Records from a collection =

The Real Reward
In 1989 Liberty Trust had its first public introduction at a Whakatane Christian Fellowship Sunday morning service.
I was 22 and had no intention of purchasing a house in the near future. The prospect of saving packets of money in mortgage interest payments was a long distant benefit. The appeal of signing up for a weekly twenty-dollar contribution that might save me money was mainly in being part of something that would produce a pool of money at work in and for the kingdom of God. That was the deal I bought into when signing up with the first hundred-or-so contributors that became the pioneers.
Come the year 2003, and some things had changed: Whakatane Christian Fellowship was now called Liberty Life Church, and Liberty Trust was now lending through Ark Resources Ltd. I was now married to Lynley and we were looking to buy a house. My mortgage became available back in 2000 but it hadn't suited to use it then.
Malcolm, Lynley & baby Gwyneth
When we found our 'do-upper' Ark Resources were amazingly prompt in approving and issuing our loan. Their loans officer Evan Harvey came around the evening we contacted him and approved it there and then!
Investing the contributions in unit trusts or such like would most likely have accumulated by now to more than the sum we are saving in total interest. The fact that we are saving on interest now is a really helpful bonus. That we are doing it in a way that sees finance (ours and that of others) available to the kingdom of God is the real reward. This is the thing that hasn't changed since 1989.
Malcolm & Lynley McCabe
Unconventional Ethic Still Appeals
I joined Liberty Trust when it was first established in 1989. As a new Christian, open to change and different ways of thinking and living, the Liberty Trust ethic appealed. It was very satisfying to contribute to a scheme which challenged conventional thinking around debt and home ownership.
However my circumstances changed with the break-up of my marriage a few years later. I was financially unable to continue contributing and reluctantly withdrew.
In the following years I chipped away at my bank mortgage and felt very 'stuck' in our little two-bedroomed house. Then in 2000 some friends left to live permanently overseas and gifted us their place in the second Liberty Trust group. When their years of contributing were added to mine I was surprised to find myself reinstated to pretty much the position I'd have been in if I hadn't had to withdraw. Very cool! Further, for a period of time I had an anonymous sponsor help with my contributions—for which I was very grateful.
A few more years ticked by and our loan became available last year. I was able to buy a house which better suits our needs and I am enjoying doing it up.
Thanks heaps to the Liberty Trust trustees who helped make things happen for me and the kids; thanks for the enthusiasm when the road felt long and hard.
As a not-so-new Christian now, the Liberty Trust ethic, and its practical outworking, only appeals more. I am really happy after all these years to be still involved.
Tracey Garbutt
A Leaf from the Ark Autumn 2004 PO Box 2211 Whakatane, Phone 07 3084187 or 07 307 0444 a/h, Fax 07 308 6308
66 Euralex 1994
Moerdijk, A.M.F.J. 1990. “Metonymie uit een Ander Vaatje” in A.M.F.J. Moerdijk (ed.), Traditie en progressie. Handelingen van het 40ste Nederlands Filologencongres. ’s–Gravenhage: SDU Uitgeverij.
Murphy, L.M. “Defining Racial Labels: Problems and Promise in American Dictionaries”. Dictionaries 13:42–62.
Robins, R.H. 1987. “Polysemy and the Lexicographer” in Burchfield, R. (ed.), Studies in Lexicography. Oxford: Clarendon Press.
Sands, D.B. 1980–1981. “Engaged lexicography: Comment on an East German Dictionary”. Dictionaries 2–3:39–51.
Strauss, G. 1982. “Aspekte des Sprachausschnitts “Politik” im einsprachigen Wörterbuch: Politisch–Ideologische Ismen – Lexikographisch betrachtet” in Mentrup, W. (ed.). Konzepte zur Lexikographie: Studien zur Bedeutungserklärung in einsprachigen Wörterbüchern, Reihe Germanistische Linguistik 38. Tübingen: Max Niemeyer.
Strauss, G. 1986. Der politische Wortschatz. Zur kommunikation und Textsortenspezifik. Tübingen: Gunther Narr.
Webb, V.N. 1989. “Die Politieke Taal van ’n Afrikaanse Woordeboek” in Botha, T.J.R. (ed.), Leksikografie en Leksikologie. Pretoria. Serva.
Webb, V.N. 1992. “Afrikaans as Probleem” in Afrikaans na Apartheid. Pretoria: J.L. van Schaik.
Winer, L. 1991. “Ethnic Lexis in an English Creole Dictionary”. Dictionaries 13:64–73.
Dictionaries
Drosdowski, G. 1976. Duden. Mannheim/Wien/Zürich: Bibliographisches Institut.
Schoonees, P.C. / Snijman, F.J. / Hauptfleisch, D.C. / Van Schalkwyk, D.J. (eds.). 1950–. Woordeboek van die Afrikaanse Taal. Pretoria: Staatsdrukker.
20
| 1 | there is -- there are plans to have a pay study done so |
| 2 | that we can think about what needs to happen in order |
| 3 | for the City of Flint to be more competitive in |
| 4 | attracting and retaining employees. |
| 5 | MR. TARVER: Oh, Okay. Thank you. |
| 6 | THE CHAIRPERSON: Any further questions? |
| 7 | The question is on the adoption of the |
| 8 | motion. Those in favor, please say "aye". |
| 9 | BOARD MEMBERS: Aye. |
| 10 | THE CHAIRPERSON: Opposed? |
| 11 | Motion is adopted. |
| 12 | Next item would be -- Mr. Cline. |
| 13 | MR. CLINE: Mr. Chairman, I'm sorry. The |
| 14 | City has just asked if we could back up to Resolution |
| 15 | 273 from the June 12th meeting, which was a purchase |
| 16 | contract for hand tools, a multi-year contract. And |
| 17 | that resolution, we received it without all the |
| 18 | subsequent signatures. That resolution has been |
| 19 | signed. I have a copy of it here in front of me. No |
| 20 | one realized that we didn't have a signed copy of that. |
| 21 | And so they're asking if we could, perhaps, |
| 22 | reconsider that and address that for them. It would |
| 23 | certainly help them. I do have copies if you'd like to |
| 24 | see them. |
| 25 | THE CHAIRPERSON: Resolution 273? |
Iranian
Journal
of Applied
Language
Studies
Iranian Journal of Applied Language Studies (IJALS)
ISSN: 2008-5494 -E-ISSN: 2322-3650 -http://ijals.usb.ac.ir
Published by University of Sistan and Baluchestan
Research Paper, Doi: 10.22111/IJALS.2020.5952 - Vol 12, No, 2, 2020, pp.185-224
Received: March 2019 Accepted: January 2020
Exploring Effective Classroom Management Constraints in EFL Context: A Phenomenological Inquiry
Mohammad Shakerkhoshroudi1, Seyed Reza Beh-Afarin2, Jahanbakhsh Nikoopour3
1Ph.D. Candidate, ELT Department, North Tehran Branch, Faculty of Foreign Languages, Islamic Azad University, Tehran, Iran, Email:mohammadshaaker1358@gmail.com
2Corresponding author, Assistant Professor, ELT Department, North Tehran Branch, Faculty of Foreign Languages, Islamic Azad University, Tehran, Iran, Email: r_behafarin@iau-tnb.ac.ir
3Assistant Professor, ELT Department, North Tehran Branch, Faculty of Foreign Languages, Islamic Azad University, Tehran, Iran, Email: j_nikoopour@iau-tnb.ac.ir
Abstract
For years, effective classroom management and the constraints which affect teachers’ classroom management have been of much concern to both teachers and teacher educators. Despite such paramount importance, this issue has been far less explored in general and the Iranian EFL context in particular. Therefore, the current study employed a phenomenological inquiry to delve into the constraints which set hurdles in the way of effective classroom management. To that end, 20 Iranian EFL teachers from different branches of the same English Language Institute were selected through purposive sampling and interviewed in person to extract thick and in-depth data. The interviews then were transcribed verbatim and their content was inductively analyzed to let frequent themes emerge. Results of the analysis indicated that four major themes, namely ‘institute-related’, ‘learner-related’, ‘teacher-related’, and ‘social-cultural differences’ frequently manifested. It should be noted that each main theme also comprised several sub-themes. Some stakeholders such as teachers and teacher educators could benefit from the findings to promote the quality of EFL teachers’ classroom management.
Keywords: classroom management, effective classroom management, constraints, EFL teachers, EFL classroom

The task = Repeat the records above exactly, with nothing left out.

Written response =
The Real Reward
In 1989 Liberty Trust had its first public introduction at a Whakatane Christian Fellowship Sunday morning service.
I was 22 and had no intention of purchasing a house in the near future. The prospect of saving packets of money in mortgage interest payments was a long distant benefit. The appeal of signing up for a weekly twenty-dollar contribution that might save me money was mainly in being part of something that would produce a pool of money at work in and for the kingdom of God. That was the deal I bought into when signing up with the first hundred-or-so contributors that became the pioneers.
Come the year 2003, and some things had changed: Whakatane Christian Fellowship was now called Liberty Life Church, and Liberty Trust was now lending through Ark Resources Ltd. I was now married to Lynley and we were looking to buy a house. My mortgage became available back in 2000 but it hadn't suited to use it then.
Malcolm, Lynley & baby Gwyneth
When we found our 'do-upper' Ark Resources were amazingly prompt in approving and issuing our loan. Their loans officer Evan Harvey came around the evening we contacted him and approved it there and then!
Investing the contributions in unit trusts or such like would most likely have accumulated by now to more than the sum we are saving in total interest. The fact that we are saving on interest now is a really helpful bonus. That we are doing it in a way that sees finance (ours and that of others) available to the kingdom of God is the real reward. This is the thing that hasn't changed since 1989.
Malcolm & Lynley McCabe
Unconventional Ethic Still Appeals
I joined Liberty Trust when it was first established in 1989. As a new Christian, open to change and different ways of thinking and living, the Liberty Trust ethic appealed. It was very satisfying to contribute to a scheme which challenged conventional thinking around debt and home ownership.
However my circumstances changed with the break-up of my marriage a few years later. I was financially unable to continue contributing and reluctantly withdrew.
In the following years I chipped away at my bank mortgage and felt very 'stuck' in our little two-bedroomed house. Then in 2000 some friends left to live permanently overseas and gifted us their place in the second Liberty Trust group. When their years of contributing were added to mine I was surprised to find myself reinstated to pretty much the position I'd have been in if I hadn't had to withdraw. Very cool! Further, for a period of time I had an anonymous sponsor help with my contributions—for which I was very grateful.
A few more years ticked by and our loan became available last year. I was able to buy a house which better suits our needs and I am enjoying doing it up.
Thanks heaps to the Liberty Trust trustees who helped make things happen for me and the kids; thanks for the enthusiasm when the road felt long and hard.
As a not-so-new Christian now, the Liberty Trust ethic, and its practical outworking, only appeals more. I am really happy after all these years to be still involved.
Tracey Garbutt
A Leaf from the Ark Autumn 2004 PO Box 2211 Whakatane, Phone 07 3084187 or 07 307 0444 a/h, Fax 07 308 6308
66 Euralex 1994
Moerdijk, A.M.F.J. 1990. “Metonymie uit een Ander Vaatje” in A.M.F.J. Moerdijk (ed.), Traditie en progressie. Handelingen van het 40ste Nederlands Filologencongres. ’s–Gravenhage: SDU Uitgeverij.
Murphy, L.M. “Defining Racial Labels: Problems and Promise in American Dictionaries”. Dictionaries 13:42–62.
Robins, R.H. 1987. “Polysemy and the Lexicographer” in Burchfield, R. (ed.), Studies in Lexicography. Oxford: Clarendon Press.
Sands, D.B. 1980–1981. “Engaged lexicography: Comment on an East German Dictionary”. Dictionaries 2–3:39–51.
Strauss, G. 1982. “Aspekte des Sprachausschnitts “Politik” im einsprachigen Wörterbuch: Politisch–Ideologische Ismen – Lexikographisch betrachtet” in Mentrup, W. (ed.). Konzepte zur Lexikographie: Studien zur Bedeutungserklärung in einsprachigen Wörterbüchern, Reihe Germanistische Linguistik 38. Tübingen: Max Niemeyer.
Strauss, G. 1986. Der politische Wortschatz. Zur kommunikation und Textsortenspezifik. Tübingen: Gunther Narr.
Webb, V.N. 1989. “Die Politieke Taal van ’n Afrikaanse Woordeboek” in Botha, T.J.R. (ed.), Leksikografie en Leksikologie. Pretoria. Serva.
Webb, V.N. 1992. “Afrikaans as Probleem” in Afrikaans na Apartheid. Pretoria: J.L. van Schaik.
Winer, L. 1991. “Ethnic Lexis in an English Creole Dictionary”. Dictionaries 13:64–73.
Dictionaries
Drosdowski, G. 1976. Duden. Mannheim/Wien/Zürich: Bibliographisches Institut.
Schoonees, P.C. / Snijman, F.J. / Hauptfleisch, D.C. / Van Schalkwyk, D.J. (eds.). 1950–. Woordeboek van die Afrikaanse Taal. Pretoria: Staatsdrukker.
20
| 1 | there is -- there are plans to have a pay study done so |
| 2 | that we can think about what needs to happen in order |
| 3 | for the City of Flint to be more competitive in |
| 4 | attracting and retaining employees. |
| 5 | MR. TARVER: Oh, Okay. Thank you. |
| 6 | THE CHAIRPERSON: Any further questions? |
| 7 | The question is on the adoption of the |
| 8 | motion. Those in favor, please say "aye". |
| 9 | BOARD MEMBERS: Aye. |
| 10 | THE CHAIRPERSON: Opposed? |
| 11 | Motion is adopted. |
| 12 | Next item would be -- Mr. Cline. |
| 13 | MR. CLINE: Mr. Chairman, I'm sorry. The |
| 14 | City has just asked if we could back up to Resolution |
| 15 | 273 from the June 12th meeting, which was a purchase |
| 16 | contract for hand tools, a multi-year contract. And |
| 17 | that resolution, we received it without all the |
| 18 | subsequent signatures. That resolution has been |
| 19 | signed. I have a copy of it here in front of me. No |
| 20 | one realized that we didn't have a signed copy of that. |
| 21 | And so they're asking if we could, perhaps, |
| 22 | reconsider that and address that for them. It would |
| 23 | certainly help them. I do have copies if you'd like to |
| 24 | see them. |
| 25 | THE CHAIRPERSON: Resolution 273? |
Iranian
Journal
of Applied
Language
Studies
Iranian Journal of Applied Language Studies (IJALS)
ISSN: 2008-5494 -E-ISSN: 2322-3650 -http://ijals.usb.ac.ir
Published by University of Sistan and Baluchestan
Research Paper, Doi: 10.22111/IJALS.2020.5952 - Vol 12, No, 2, 2020, pp.185-224
Received: March 2019 Accepted: January 2020
Exploring Effective Classroom Management Constraints in EFL Context: A Phenomenological Inquiry
Mohammad Shakerkhoshroudi1, Seyed Reza Beh-Afarin2, Jahanbakhsh Nikoopour3
1Ph.D. Candidate, ELT Department, North Tehran Branch, Faculty of Foreign Languages, Islamic Azad University, Tehran, Iran, Email:mohammadshaaker1358@gmail.com
2Corresponding author, Assistant Professor, ELT Department, North Tehran Branch, Faculty of Foreign Languages, Islamic Azad University, Tehran, Iran, Email: r_behafarin@iau-tnb.ac.ir
3Assistant Professor, ELT Department, North Tehran Branch, Faculty of Foreign Languages, Islamic Azad University, Tehran, Iran, Email: j_nikoopour@iau-tnb.ac.ir
Abstract
For years, effective classroom management and the constraints which affect teachers’ classroom management have been of much concern to both teachers and teacher educators. Despite such paramount importance, this issue has been far less explored in general and the Iranian EFL context in particular. Therefore, the current study employed a phenomenological inquiry to delve into the constraints which set hurdles in the way of effective classroom management. To that end, 20 Iranian EFL teachers from different branches of the same English Language Institute were selected through purposive sampling and interviewed in person to extract thick and in-depth data. The interviews then were transcribed verbatim and their content was inductively analyzed to let frequent themes emerge. Results of the analysis indicated that four major themes, namely ‘institute-related’, ‘learner-related’, ‘teacher-related’, and ‘social-cultural differences’ frequently manifested. It should be noted that each main theme also comprised several sub-themes. Some stakeholders such as teachers and teacher educators could benefit from the findings to promote the quality of EFL teachers’ classroom management.
Keywords: classroom management, effective classroom management, constraints, EFL teachers, EFL classroom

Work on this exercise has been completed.